The composition is unique among Champaigne's work, with the two figures having richly defined, "sculptural" forms, lending them vitality and setting them off from the restricted hues and "angular simplicity" of the setting (Rand 1990). The figures dominate the canvas, giving the painting a monumental quality. The texture, weight, and folds of the robes are modeled in great detail, revealing Champaigne's Flemish training. His decision to portray the moment that Mother-Superior Agnès is instilled with hope, rather than the cure itself, is evident in the fact that the ray of light illuminates her instead of his daughter. The light develops a "chronological tension" that suggests "what will happen as a result of what is happening".

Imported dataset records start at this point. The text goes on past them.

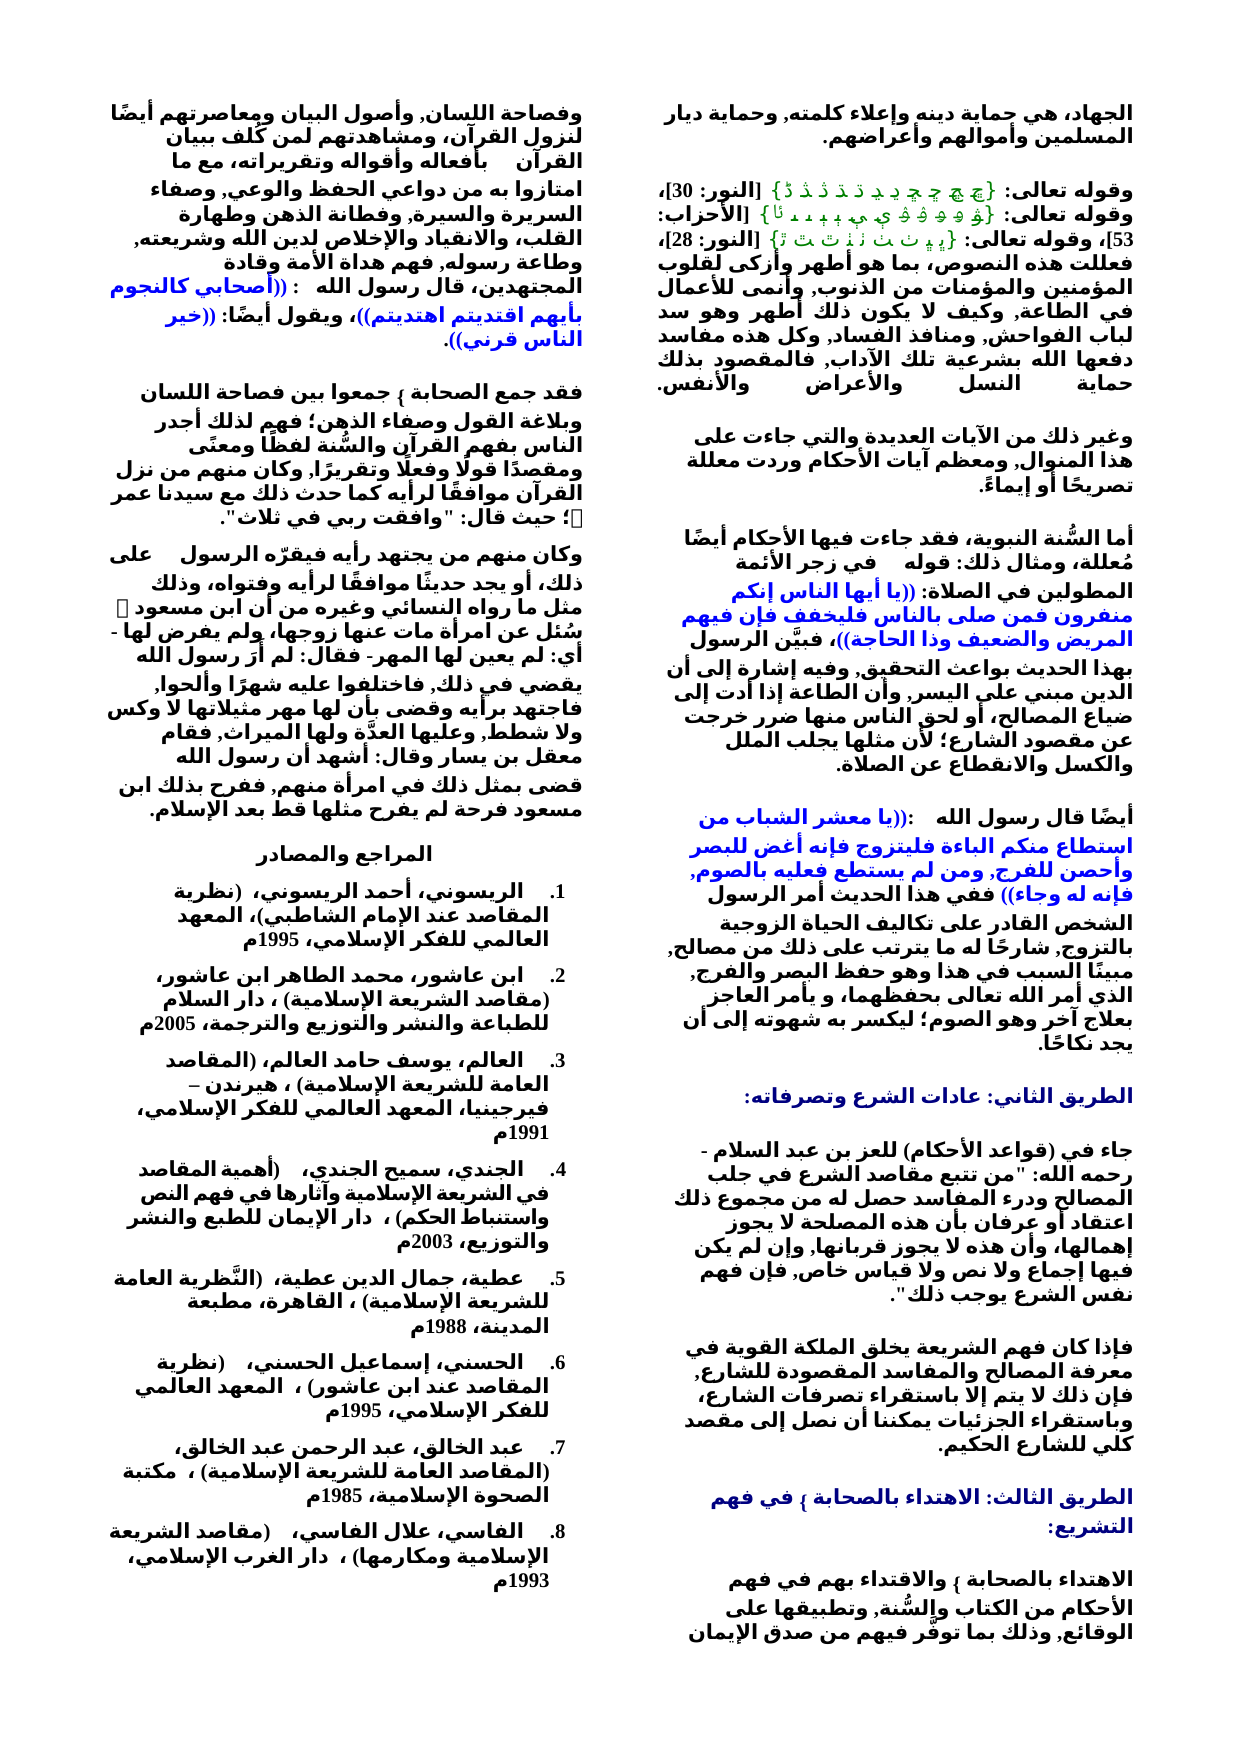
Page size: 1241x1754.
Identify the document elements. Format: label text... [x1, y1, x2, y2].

list الريسوني، أحمد الريسوني، (نظرية المقاصد عند الإمام الشاطبي)، المعهد العالمي للفكر الإسلامي، 1995م [106, 878, 550, 951]
text فإذا كان فهم الشريعة يخلق الملكة القوية في معرفة المصالح والمفاسد المقصودة للشارع, فإن ذلك لا يتم إلا باستقراء تصرفات الشارع، وباستقراء الجزئيات يمكننا أن نصل إلى مقصد كلي للشارع الحكيم. [657, 1335, 1134, 1456]
list الجندي، سميح الجندي، (أهمية المقاصد في الشريعة الإسلامية وآثارها في فهم النص واستنباط الحكم) ، دار الإيمان للطبع والنشر والتوزيع، 2003م [106, 1157, 550, 1253]
list ابن عاشور، محمد الطاهر ابن عاشور، (مقاصد الشريعة الإسلامية) ، دار السلام للطباعة والنشر والتوزيع والترجمة، 2005م [106, 963, 550, 1035]
text فقد جمع الصحابة } جمعوا بين فصاحة اللسان وبلاغة القول وصفاء الذهن؛ فهم لذلك أجدر الناس بفهم القرآن والسُّنة لفظًا ومعنًى ومقصدًا قولًا وفعلًا وتقريرًا, وكان منهم من نزل القرآن موافقًا لرأيه كما حدث ذلك مع سيدنا عمر ؛ حيث قال: "وافقت ربي في ثلاث". [106, 380, 583, 529]
text وقوله تعالى: {ﭾ ﭿ ﮀ ﮁ ﮂ ﮃ ﮄ ﮅ ﮆ ﮇ ﮈ} [النور: 30]، وقوله تعالى: {ﯟ ﯠ ﯡ ﯢ ﯣ ﯤ ﯥ ﯦ ﯧ ﯨ ﯩ ﯪ} [الأحزاب: 53]، وقوله تعالى: {ﭜ ﭝ ﭞ ﭟ ﭠ ﭡ ﭢ ﭣ ﭤ} [النور: 28]، فعللت هذه النصوص، بما هو أطهر وأزكى لقلوب المؤمنين والمؤمنات من الذنوب, وأنمى للأعمال في الطاعة, وكيف لا يكون ذلك أطهر وهو سد لباب الفواحش, ومنافذ الفساد, وكل هذه مفاسد دفعها الله بشرعية تلك الآداب, فالمقصود بذلك حماية النسل والأعراض والأنفس. [657, 178, 1134, 395]
text وكان منهم من يجتهد رأيه فيقرّه الرسول  على ذلك، أو يجد حديثًا موافقًا لرأيه وفتواه، وذلك مثل ما رواه النسائي وغيره من أن ابن مسعود سُئل عن امرأة مات عنها زوجها، ولم يفرض لها -أي: لم يعين لها المهر- فقال: لم أَرَ رسول الله  يقضي في ذلك, فاختلفوا عليه شهرًا وألحوا, فاجتهد برأيه وقضى بأن لها مهر مثيلاتها لا وكس ولا شطط, وعليها العدَّة ولها الميراث, فقام معقل بن يسار وقال: أشهد أن رسول الله  قضى بمثل ذلك في امرأة منهم, ففرح بذلك ابن مسعود فرحة لم يفرح مثلها قط بعد الإسلام. [106, 542, 583, 821]
list الفاسي، علال الفاسي، (مقاصد الشريعة الإسلامية ومكارمها) ، دار الغرب الإسلامي، 1993م [106, 1519, 550, 1592]
text جاء في (قواعد الأحكام) للعز بن عبد السلام -رحمه الله: "من تتبع مقاصد الشرع في جلب المصالح ودرء المفاسد حصل له من مجموع ذلك اعتقاد أو عرفان بأن هذه المصلحة لا يجوز إهمالها، وأن هذه لا يجوز قربانها, وإن لم يكن فيها إجماع ولا نص ولا قياس خاص, فإن فهم نفس الشرع يوجب ذلك". [657, 1138, 1134, 1306]
text أما السُّنة النبوية، فقد جاءت فيها الأحكام أيضًا مُعللة، ومثال ذلك: قوله  في زجر الأئمة المطولين في الصلاة: ((يا أيها الناس إنكم منفرون فمن صلى بالناس فليخفف فإن فيهم المريض والضعيف وذا الحاجة))، فبيَّن الرسول  بهذا الحديث بواعث التحقيق, وفيه إشارة إلى أن الدين مبني على اليسر, وأن الطاعة إذا أدت إلى ضياع المصالح، أو لحق الناس منها ضرر خرجت عن مقصود الشارع؛ لأن مثلها يجلب الملل والكسل والانقطاع عن الصلاة. [657, 526, 1134, 776]
text وغير ذلك من الآيات العديدة والتي جاءت على هذا المنوال, ومعظم آيات الأحكام وردت معللة تصريحًا أو إيماءً. [657, 424, 1134, 497]
list عطية، جمال الدين عطية، (النَّظرية العامة للشريعة الإسلامية) ، القاهرة، مطبعة المدينة، 1988م [106, 1265, 550, 1338]
text المراجع والمصادر [106, 842, 583, 866]
text الطريق الثالث: الاهتداء بالصحابة } في فهم التشريع: [657, 1485, 1134, 1538]
text الطريق الثاني: عادات الشرع وتصرفاته: [657, 1084, 1134, 1108]
list الحسني، إسماعيل الحسني، (نظرية المقاصد عند ابن عاشور) ، المعهد العالمي للفكر الإسلامي، 1995م [106, 1350, 550, 1422]
text أيضًا قال رسول الله :((يا معشر الشباب من استطاع منكم الباءة فليتزوج فإنه أغض للبصر وأحصن للفرج, ومن لم يستطع فعليه بالصوم, فإنه له وجاء)) ففي هذا الحديث أمر الرسول  الشخص القادر على تكاليف الحياة الزوجية بالتزوج, شارحًا له ما يترتب على ذلك من مصالح, مبينًا السبب في هذا وهو حفظ البصر والفرج, الذي أمر الله تعالى بحفظهما، و يأمر العاجز بعلاج آخر وهو الصوم؛ ليكسر به شهوته إلى أن يجد نكاحًا. [657, 805, 1134, 1055]
text والمتتبع لآيات التشريع في الكتاب الحكيم, وأحاديث الأحكام يجد معظمها مقرونا بالتعليل، ومن أمثلة ذلك قوله تعالى: {ﯘ ﯙ ﯚ ﯛ ﯜ ﯝ ﯞ ﯟ ﯠ ﯡ ﯢ ﯣ ﯤ ﯥ} [الأنفال: 60]، فقد أمر الله فيها المؤمنين باتخاذ العدة للقتال؛ لإدخال الرعب في قلوب الكفار المحاربين, والمصلحة المقصودة من الجهاد، هي حماية دينه وإعلاء كلمته, وحماية ديار المسلمين وأموالهم وأعراضهم. [657, 100, 1134, 148]
list عبد الخالق، عبد الرحمن عبد الخالق، (المقاصد العامة للشريعة الإسلامية) ، مكتبة الصحوة الإسلامية، 1985م [106, 1435, 550, 1507]
text الاهتداء بالصحابة } والاقتداء بهم في فهم الأحكام من الكتاب والسُّنة, وتطبيقها على الوقائع, وذلك بما توفَّر فيهم من صدق الإيمان وفصاحة اللسان, وأصول البيان ومعاصرتهم أيضًا لنزول القرآن، ومشاهدتهم لمن كُلف ببيان القرآن  بأفعاله وأقواله وتقريراته، مع ما امتازوا به من دواعي الحفظ والوعي, وصفاء السريرة والسيرة, وفطانة الذهن وطهارة القلب، والانقياد والإخلاص لدين الله وشريعته, وطاعة رسوله, فهم هداة الأمة وقادة المجتهدين، قال رسول الله: ((أصحابي كالنجوم بأيهم اقتديتم اهتديتم))، ويقول أيضًا: ((خير الناس قرني)). [657, 1567, 1134, 1644]
list العالم، يوسف حامد العالم، (المقاصد العامة للشريعة الإسلامية) ، هيرندن –فيرجينيا، المعهد العالمي للفكر الإسلامي، 1991م [106, 1048, 550, 1144]
text الاهتداء بالصحابة } والاقتداء بهم في فهم الأحكام من الكتاب والسُّنة, وتطبيقها على الوقائع, وذلك بما توفَّر فيهم من صدق الإيمان وفصاحة اللسان, وأصول البيان ومعاصرتهم أيضًا لنزول القرآن، ومشاهدتهم لمن كُلف ببيان القرآن  بأفعاله وأقواله وتقريراته، مع ما امتازوا به من دواعي الحفظ والوعي, وصفاء السريرة والسيرة, وفطانة الذهن وطهارة القلب، والانقياد والإخلاص لدين الله وشريعته, وطاعة رسوله, فهم هداة الأمة وقادة المجتهدين، قال رسول الله: ((أصحابي كالنجوم بأيهم اقتديتم اهتديتم))، ويقول أيضًا: ((خير الناس قرني)). [106, 100, 583, 351]
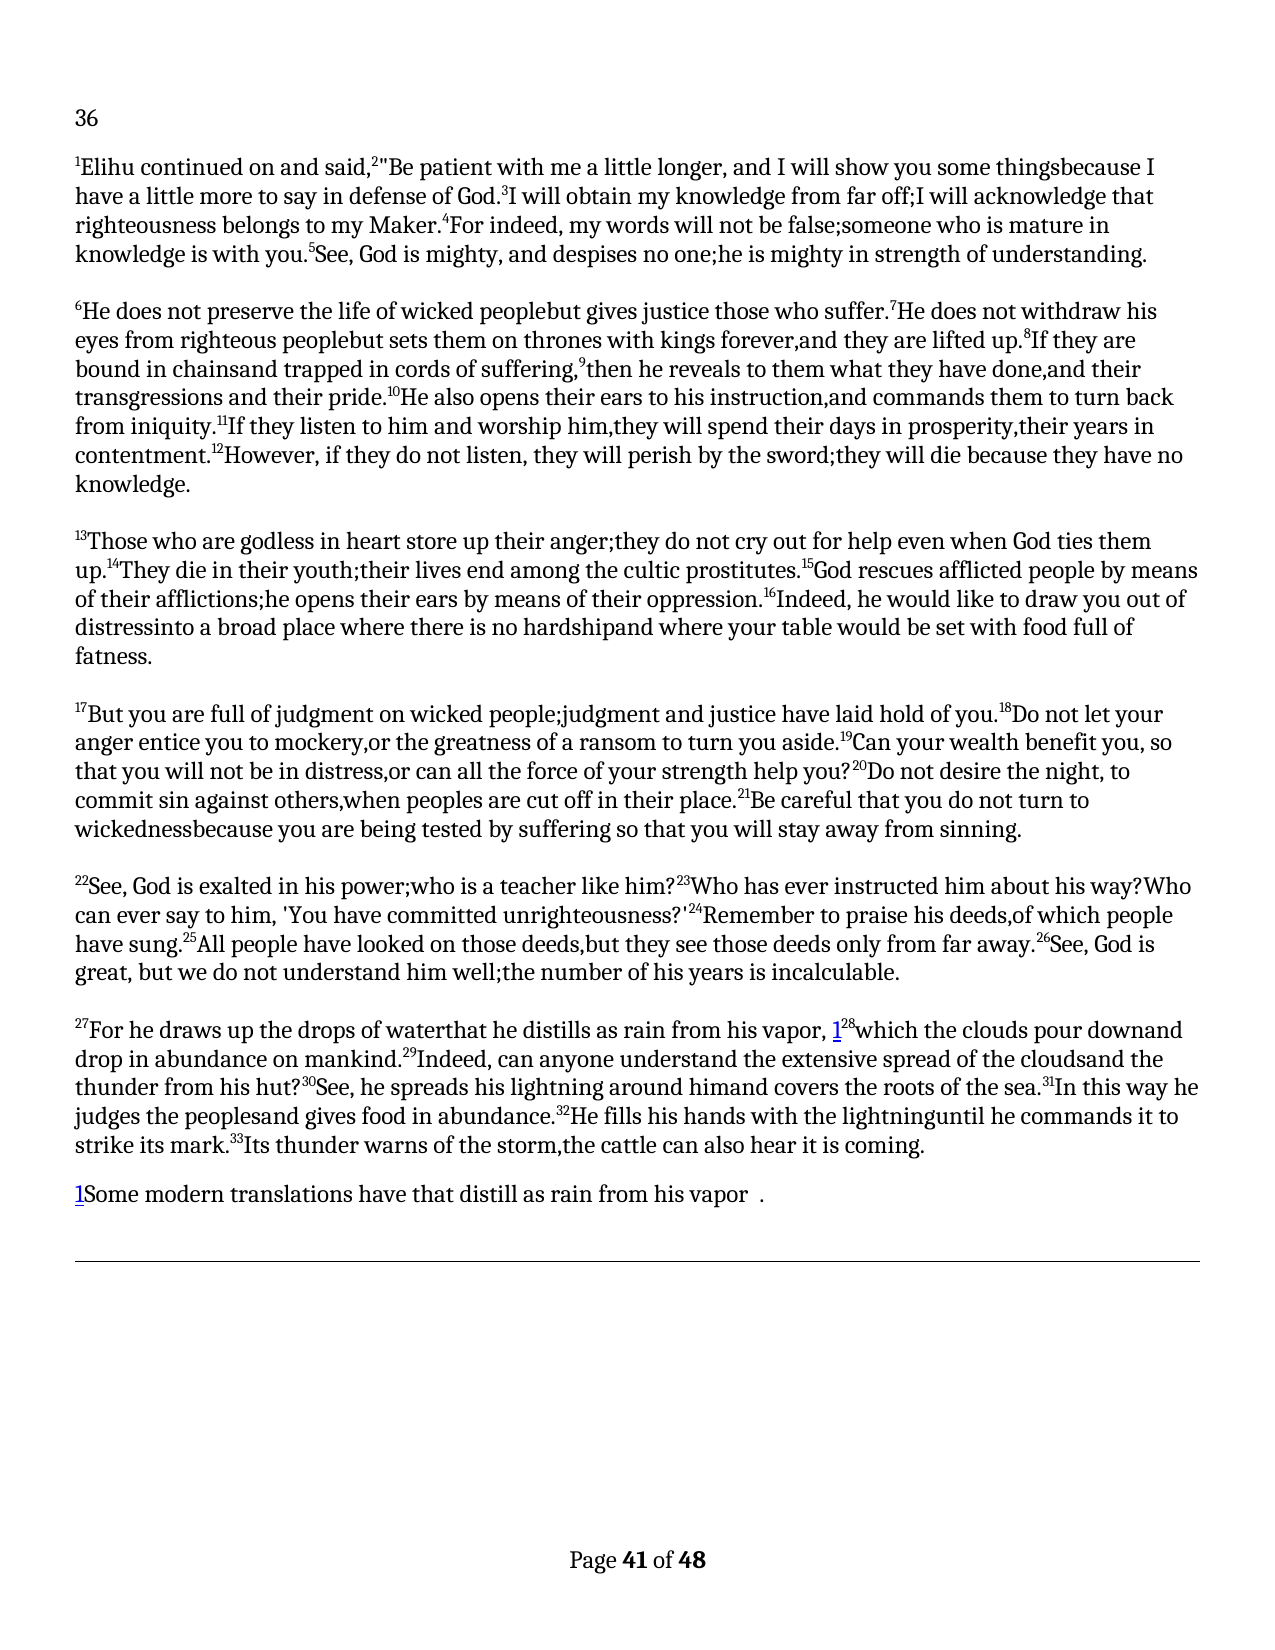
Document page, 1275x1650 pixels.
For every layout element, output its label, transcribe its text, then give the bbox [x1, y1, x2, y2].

The painting includes a Latin inscription on the wall on the left of the painting. Neither the text nor the lettering were Champaigne's work.

CHRISTO VNI MEDICO
ANIMARVM ET CORPORVM

SOROR CATHARINA SVSANNA DE
CHAMPAIGNE POST FEBREM 14 MENSI
(C)VM CONTVMACIA ET MAGNITVDINE
SYMPTOMATVM MEDICIS FORMIDATAM
INTERCEPTO MOTV DIMIDII FERE COR
PORIS NATVRA IAM FATISCENTE MEDICIS
CEDENTIBVS IVNCTIS CVM MATRE
CATHARINA AGNETE PRECIBVS PVNC^{TO}
TEMPORIS PERFECTAM SANITATEM
CONSECVTA SE ITERVM OFFERT.

PHILIPPVS DE CHAMPAIGNE HANC
IMAGINEM TANTI MIRACVLI ET
LAETITIAE SVAE TESTEM
APPOSVIT
A^{O} 1662

The inscription, addressed to Christ, recounts that Sister Catherine suffered for 14 months from a high fever and that half her body was paralyzed; that she prayed with Mother Agnès and her health was restored, and again she offered herself to Christ; and that Champaigne offers the painting as a testament to this miracle and to express his joy.

==Sources==
- Gowing, Lawrence (1987). Paintings in the Louvre. New York: Stewart, Tabori & Chang. ISBN 1-55670-007-5
- Rand, Olan A. Jr. (1983). "Philippe de Champaigne and the Ex-Voto of 1662: A Historical Perspective"
- Rand, Jr., Olan A. (1990). "Philippe de Champaigne" in James Vinson (ed.), International Dictionary of Art and Artists vol. 2, Art. Detroit: St. James Press; pp. 418–19. ISBN 1-55862-001-X.